Provided passage:
Here, the primary is running on port 25001, and the two secondaries are running on ports 25002 and 25003 on the same host.

Secondary nodes can only sync from Primary?

No, it’s not mandatory. Each secondary can replicate data from the primary or any other secondary to the node that is syncing. This term is also known as chaining, and by default, this is enabled.

In the above replica set, you can see that secondary node

"_id":2 

  is syncing from another secondary node

"_id":1

   as

"syncingTo" : "192.168.103.100:25002" 

This can also be found in the logs as here the parameter

chainingAllowed :true

   is the default setting.

settings: { chainingAllowed: true, heartbeatIntervalMillis: 2000, heartbeatTimeoutSecs: 10, electionTimeoutMillis: 10000, catchUpTimeoutMillis: 60000, getLastErrorModes: {}, getLastErrorDefaults: { w: 1, wtimeout: 0 }, replicaSetId: ObjectId('5ba8ed10d4fddccfedeb7492') } }

Chaining?

That means that a secondary member node is able to replicate from another secondary member node instead of from the primary node. This helps to reduce the load from the primary. If the replication lag is not tolerable, then chaining could be disabled.

For more details about chaining and the steps to disable it please refer to my earlier blog post here.

Ok, then how does the secondary node select the source to sync from?

If Chaining is False

When chaining is explicitly set to be false, then the secondary node will sync from the primary node only or could be overridden temporarily.

If Chaining is True

  • Before choosing any sync node, TopologyCoordinator performs validations like:
    • Whether chaining is set to true or false.
    • If that particular node is part of the current replica set configurations.
    • Identify the node ahead with oplog with the lowest ping time.
    • The source code that includes validation is here.
  • Once the validation is done, SyncSourceSelector relies on SyncSourceResolver which contains the result and details for the new sync source
  • To get the details and response, SyncSourceResolver coordinates with ReplicationCoordinator
  • This ReplicationCoordinator is responsible for the replication, and co-ordinates with TopologyCoordinator
  • The TopologyCoordinator is responsible for topology of the cluster. It finds the primary oplog time and checks for the maxSyncSourceLagSecs
  • It will reject the source to sync from if the maxSyncSourceLagSecs  is greater than the newest oplog entry. The code for this can be found here
  • If the criteria for the source selection is not fulfilled, then BackgroundSync thread waits and restarts the whole process again to get the sync source.

Information supplied:
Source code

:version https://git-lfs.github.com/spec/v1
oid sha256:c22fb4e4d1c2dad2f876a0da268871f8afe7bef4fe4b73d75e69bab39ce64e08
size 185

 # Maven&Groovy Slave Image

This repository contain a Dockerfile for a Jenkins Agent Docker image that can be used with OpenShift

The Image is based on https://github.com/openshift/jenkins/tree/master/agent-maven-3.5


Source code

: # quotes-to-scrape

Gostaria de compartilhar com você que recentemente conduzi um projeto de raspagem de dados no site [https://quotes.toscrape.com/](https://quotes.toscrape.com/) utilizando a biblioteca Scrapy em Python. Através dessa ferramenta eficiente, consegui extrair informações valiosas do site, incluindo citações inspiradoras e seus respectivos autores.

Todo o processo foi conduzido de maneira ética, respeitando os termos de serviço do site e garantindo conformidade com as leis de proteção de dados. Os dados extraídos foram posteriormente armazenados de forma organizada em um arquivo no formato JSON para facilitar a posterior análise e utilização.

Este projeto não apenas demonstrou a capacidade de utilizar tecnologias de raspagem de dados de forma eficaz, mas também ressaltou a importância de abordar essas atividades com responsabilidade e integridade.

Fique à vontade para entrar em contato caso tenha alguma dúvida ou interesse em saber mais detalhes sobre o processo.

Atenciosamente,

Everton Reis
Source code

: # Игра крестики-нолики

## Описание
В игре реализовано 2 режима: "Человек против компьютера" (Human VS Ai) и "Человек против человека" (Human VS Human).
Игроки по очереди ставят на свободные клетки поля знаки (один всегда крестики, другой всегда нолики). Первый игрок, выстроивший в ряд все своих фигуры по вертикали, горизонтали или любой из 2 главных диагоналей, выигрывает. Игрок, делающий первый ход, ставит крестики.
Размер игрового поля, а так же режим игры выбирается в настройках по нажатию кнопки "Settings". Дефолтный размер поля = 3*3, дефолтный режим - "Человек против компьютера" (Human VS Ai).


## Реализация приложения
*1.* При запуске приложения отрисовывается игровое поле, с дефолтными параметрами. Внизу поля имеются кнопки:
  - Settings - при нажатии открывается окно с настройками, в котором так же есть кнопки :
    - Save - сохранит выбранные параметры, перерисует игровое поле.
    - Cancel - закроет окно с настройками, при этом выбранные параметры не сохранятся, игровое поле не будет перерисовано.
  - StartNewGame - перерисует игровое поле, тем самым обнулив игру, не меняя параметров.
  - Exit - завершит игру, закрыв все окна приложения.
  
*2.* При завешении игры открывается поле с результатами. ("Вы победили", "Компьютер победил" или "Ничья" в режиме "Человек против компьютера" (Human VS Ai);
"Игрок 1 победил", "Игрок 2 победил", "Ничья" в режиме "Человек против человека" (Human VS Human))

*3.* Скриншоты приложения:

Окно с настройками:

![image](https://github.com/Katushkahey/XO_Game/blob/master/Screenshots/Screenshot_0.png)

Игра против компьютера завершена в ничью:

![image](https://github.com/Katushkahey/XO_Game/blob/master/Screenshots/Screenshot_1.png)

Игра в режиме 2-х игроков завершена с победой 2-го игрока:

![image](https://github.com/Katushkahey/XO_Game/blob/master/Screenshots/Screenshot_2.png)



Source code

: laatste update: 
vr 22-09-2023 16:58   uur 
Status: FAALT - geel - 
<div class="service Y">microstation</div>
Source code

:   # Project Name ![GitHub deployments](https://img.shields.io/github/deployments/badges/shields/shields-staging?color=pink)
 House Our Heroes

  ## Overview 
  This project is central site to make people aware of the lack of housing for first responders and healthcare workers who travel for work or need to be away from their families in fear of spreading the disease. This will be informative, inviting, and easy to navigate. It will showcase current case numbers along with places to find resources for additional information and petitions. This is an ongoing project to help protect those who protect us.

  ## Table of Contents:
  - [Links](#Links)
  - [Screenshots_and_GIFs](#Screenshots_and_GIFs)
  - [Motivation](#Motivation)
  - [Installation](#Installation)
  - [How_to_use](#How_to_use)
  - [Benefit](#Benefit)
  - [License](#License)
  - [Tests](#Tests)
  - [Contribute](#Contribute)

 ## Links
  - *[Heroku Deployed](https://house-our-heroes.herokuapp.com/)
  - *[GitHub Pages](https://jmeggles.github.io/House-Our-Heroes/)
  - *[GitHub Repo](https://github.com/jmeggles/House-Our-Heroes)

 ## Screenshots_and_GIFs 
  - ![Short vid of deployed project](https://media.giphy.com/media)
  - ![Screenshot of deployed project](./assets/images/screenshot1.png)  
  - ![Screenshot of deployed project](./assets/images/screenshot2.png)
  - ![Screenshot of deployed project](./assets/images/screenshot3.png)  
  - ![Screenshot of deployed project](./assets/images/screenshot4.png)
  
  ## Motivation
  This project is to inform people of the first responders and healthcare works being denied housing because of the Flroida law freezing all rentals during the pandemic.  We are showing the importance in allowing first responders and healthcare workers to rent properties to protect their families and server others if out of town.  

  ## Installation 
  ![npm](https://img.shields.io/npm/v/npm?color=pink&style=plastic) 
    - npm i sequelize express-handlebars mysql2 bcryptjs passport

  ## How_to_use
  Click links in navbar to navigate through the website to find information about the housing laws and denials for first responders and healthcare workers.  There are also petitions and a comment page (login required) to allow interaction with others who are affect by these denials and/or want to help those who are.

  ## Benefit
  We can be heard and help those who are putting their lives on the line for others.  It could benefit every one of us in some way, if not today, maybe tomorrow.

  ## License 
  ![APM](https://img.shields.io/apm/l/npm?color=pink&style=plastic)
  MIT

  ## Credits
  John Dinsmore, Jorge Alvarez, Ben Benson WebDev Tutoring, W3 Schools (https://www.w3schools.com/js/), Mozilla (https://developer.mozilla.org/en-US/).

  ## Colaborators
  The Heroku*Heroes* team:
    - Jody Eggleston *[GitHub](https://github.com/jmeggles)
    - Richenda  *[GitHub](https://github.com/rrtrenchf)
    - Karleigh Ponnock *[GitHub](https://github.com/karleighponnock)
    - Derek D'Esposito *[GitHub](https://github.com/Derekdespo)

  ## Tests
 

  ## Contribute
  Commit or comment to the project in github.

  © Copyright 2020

Exercise instructions:
a - From the passage on replica set chaining, reproduce the wording from "is the default" up to and including "blog post here.".
b - List every top-level setting name in the settings line of the passage on replica set chaining. Leave out names nested inside inner braces.

Solutions:
a -
is the default setting.

settings: { chainingAllowed: true, heartbeatIntervalMillis: 2000, heartbeatTimeoutSecs: 10, electionTimeoutMillis: 10000, catchUpTimeoutMillis: 60000, getLastErrorModes: {}, getLastErrorDefaults: { w: 1, wtimeout: 0 }, replicaSetId: ObjectId('5ba8ed10d4fddccfedeb7492') } }

Chaining?

That means that a secondary member node is able to replicate from another secondary member node instead of from the primary node. This helps to reduce the load from the primary. If the replication lag is not tolerable, then chaining could be disabled.

For more details about chaining and the steps to disable it please refer to my earlier blog post here.

b -
- chainingAllowed
- heartbeatIntervalMillis
- heartbeatTimeoutSecs
- electionTimeoutMillis
- catchUpTimeoutMillis
- getLastErrorModes
- getLastErrorDefaults
- replicaSetId